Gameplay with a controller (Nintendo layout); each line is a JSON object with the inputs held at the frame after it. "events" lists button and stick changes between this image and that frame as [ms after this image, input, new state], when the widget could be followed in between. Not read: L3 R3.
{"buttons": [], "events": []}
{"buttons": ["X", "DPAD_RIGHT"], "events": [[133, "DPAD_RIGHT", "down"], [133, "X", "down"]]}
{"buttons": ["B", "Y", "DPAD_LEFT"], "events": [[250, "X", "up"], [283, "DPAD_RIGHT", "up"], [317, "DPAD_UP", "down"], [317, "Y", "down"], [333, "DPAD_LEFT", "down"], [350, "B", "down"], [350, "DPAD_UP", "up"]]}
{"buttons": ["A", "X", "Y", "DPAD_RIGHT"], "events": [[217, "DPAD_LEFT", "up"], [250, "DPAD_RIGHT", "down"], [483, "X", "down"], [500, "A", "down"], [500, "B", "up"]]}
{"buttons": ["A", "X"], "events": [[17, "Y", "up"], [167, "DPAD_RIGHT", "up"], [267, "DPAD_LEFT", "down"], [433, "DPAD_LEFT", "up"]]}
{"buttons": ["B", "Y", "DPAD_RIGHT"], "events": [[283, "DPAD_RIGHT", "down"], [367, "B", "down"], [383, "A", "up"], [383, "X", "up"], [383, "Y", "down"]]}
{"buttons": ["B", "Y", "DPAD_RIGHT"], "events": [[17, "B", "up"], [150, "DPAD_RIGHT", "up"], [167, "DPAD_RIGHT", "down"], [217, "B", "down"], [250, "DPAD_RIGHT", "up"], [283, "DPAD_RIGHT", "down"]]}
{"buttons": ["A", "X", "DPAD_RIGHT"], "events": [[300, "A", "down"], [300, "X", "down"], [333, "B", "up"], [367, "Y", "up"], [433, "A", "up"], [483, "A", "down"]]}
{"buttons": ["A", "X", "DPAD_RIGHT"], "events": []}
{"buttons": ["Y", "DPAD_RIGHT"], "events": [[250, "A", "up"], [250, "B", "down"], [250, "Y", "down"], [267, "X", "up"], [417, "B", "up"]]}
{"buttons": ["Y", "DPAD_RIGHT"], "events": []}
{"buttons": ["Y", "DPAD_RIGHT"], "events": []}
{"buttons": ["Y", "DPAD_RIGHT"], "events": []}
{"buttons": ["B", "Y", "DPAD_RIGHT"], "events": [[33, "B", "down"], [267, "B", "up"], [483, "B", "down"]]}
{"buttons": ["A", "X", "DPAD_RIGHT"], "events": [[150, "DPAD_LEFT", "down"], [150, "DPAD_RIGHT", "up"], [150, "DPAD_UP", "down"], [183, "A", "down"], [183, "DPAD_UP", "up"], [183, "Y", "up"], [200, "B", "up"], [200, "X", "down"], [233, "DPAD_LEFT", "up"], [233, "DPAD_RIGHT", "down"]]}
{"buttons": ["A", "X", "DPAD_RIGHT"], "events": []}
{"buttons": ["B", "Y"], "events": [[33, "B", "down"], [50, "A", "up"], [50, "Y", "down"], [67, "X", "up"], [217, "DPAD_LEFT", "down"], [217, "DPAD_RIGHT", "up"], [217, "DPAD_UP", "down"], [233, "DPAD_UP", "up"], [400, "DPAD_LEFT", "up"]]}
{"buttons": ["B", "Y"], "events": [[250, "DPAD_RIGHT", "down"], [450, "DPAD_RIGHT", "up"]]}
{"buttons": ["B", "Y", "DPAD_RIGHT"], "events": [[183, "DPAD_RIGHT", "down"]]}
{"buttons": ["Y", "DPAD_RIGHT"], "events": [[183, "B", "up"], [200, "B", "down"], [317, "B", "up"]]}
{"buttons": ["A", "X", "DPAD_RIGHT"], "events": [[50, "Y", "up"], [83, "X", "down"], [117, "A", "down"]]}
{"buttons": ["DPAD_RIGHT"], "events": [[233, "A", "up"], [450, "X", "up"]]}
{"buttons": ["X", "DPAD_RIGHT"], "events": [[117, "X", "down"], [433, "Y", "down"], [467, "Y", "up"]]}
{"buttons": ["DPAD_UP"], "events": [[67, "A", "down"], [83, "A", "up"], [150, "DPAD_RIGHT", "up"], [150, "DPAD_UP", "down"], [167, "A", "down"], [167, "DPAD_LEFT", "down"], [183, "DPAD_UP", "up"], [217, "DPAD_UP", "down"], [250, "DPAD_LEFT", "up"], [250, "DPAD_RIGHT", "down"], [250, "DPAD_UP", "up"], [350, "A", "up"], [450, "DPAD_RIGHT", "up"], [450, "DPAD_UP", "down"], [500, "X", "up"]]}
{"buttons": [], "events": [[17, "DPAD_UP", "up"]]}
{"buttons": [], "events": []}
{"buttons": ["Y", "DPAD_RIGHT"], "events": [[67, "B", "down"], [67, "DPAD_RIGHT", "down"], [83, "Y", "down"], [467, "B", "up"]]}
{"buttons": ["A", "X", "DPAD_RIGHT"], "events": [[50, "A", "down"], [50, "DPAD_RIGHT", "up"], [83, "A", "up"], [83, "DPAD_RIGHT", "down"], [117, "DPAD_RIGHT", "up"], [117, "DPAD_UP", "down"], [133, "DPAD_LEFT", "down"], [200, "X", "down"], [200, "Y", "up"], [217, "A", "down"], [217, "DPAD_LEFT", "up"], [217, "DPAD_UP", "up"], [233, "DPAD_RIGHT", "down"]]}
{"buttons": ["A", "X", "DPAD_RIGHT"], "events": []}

= = =

* _Task goal_: Would you give the data above again, exactly as written?

* _Answer section_:
Gameplay with a controller (Nintendo layout); each line is a JSON object with the inputs held at the frame after it. "events" lists button and stick changes between this image and that frame as [ms after this image, input, new state], when the widget could be followed in between. Not read: L3 R3.
{"buttons": [], "events": []}
{"buttons": ["X", "DPAD_RIGHT"], "events": [[133, "DPAD_RIGHT", "down"], [133, "X", "down"]]}
{"buttons": ["B", "Y", "DPAD_LEFT"], "events": [[250, "X", "up"], [283, "DPAD_RIGHT", "up"], [317, "DPAD_UP", "down"], [317, "Y", "down"], [333, "DPAD_LEFT", "down"], [350, "B", "down"], [350, "DPAD_UP", "up"]]}
{"buttons": ["A", "X", "Y", "DPAD_RIGHT"], "events": [[217, "DPAD_LEFT", "up"], [250, "DPAD_RIGHT", "down"], [483, "X", "down"], [500, "A", "down"], [500, "B", "up"]]}
{"buttons": ["A", "X"], "events": [[17, "Y", "up"], [167, "DPAD_RIGHT", "up"], [267, "DPAD_LEFT", "down"], [433, "DPAD_LEFT", "up"]]}
{"buttons": ["B", "Y", "DPAD_RIGHT"], "events": [[283, "DPAD_RIGHT", "down"], [367, "B", "down"], [383, "A", "up"], [383, "X", "up"], [383, "Y", "down"]]}
{"buttons": ["B", "Y", "DPAD_RIGHT"], "events": [[17, "B", "up"], [150, "DPAD_RIGHT", "up"], [167, "DPAD_RIGHT", "down"], [217, "B", "down"], [250, "DPAD_RIGHT", "up"], [283, "DPAD_RIGHT", "down"]]}
{"buttons": ["A", "X", "DPAD_RIGHT"], "events": [[300, "A", "down"], [300, "X", "down"], [333, "B", "up"], [367, "Y", "up"], [433, "A", "up"], [483, "A", "down"]]}
{"buttons": ["A", "X", "DPAD_RIGHT"], "events": []}
{"buttons": ["Y", "DPAD_RIGHT"], "events": [[250, "A", "up"], [250, "B", "down"], [250, "Y", "down"], [267, "X", "up"], [417, "B", "up"]]}
{"buttons": ["Y", "DPAD_RIGHT"], "events": []}
{"buttons": ["Y", "DPAD_RIGHT"], "events": []}
{"buttons": ["Y", "DPAD_RIGHT"], "events": []}
{"buttons": ["B", "Y", "DPAD_RIGHT"], "events": [[33, "B", "down"], [267, "B", "up"], [483, "B", "down"]]}
{"buttons": ["A", "X", "DPAD_RIGHT"], "events": [[150, "DPAD_LEFT", "down"], [150, "DPAD_RIGHT", "up"], [150, "DPAD_UP", "down"], [183, "A", "down"], [183, "DPAD_UP", "up"], [183, "Y", "up"], [200, "B", "up"], [200, "X", "down"], [233, "DPAD_LEFT", "up"], [233, "DPAD_RIGHT", "down"]]}
{"buttons": ["A", "X", "DPAD_RIGHT"], "events": []}
{"buttons": ["B", "Y"], "events": [[33, "B", "down"], [50, "A", "up"], [50, "Y", "down"], [67, "X", "up"], [217, "DPAD_LEFT", "down"], [217, "DPAD_RIGHT", "up"], [217, "DPAD_UP", "down"], [233, "DPAD_UP", "up"], [400, "DPAD_LEFT", "up"]]}
{"buttons": ["B", "Y"], "events": [[250, "DPAD_RIGHT", "down"], [450, "DPAD_RIGHT", "up"]]}
{"buttons": ["B", "Y", "DPAD_RIGHT"], "events": [[183, "DPAD_RIGHT", "down"]]}
{"buttons": ["Y", "DPAD_RIGHT"], "events": [[183, "B", "up"], [200, "B", "down"], [317, "B", "up"]]}
{"buttons": ["A", "X", "DPAD_RIGHT"], "events": [[50, "Y", "up"], [83, "X", "down"], [117, "A", "down"]]}
{"buttons": ["DPAD_RIGHT"], "events": [[233, "A", "up"], [450, "X", "up"]]}
{"buttons": ["X", "DPAD_RIGHT"], "events": [[117, "X", "down"], [433, "Y", "down"], [467, "Y", "up"]]}
{"buttons": ["DPAD_UP"], "events": [[67, "A", "down"], [83, "A", "up"], [150, "DPAD_RIGHT", "up"], [150, "DPAD_UP", "down"], [167, "A", "down"], [167, "DPAD_LEFT", "down"], [183, "DPAD_UP", "up"], [217, "DPAD_UP", "down"], [250, "DPAD_LEFT", "up"], [250, "DPAD_RIGHT", "down"], [250, "DPAD_UP", "up"], [350, "A", "up"], [450, "DPAD_RIGHT", "up"], [450, "DPAD_UP", "down"], [500, "X", "up"]]}
{"buttons": [], "events": [[17, "DPAD_UP", "up"]]}
{"buttons": [], "events": []}
{"buttons": ["Y", "DPAD_RIGHT"], "events": [[67, "B", "down"], [67, "DPAD_RIGHT", "down"], [83, "Y", "down"], [467, "B", "up"]]}
{"buttons": ["A", "X", "DPAD_RIGHT"], "events": [[50, "A", "down"], [50, "DPAD_RIGHT", "up"], [83, "A", "up"], [83, "DPAD_RIGHT", "down"], [117, "DPAD_RIGHT", "up"], [117, "DPAD_UP", "down"], [133, "DPAD_LEFT", "down"], [200, "X", "down"], [200, "Y", "up"], [217, "A", "down"], [217, "DPAD_LEFT", "up"], [217, "DPAD_UP", "up"], [233, "DPAD_RIGHT", "down"]]}
{"buttons": ["A", "X", "DPAD_RIGHT"], "events": []}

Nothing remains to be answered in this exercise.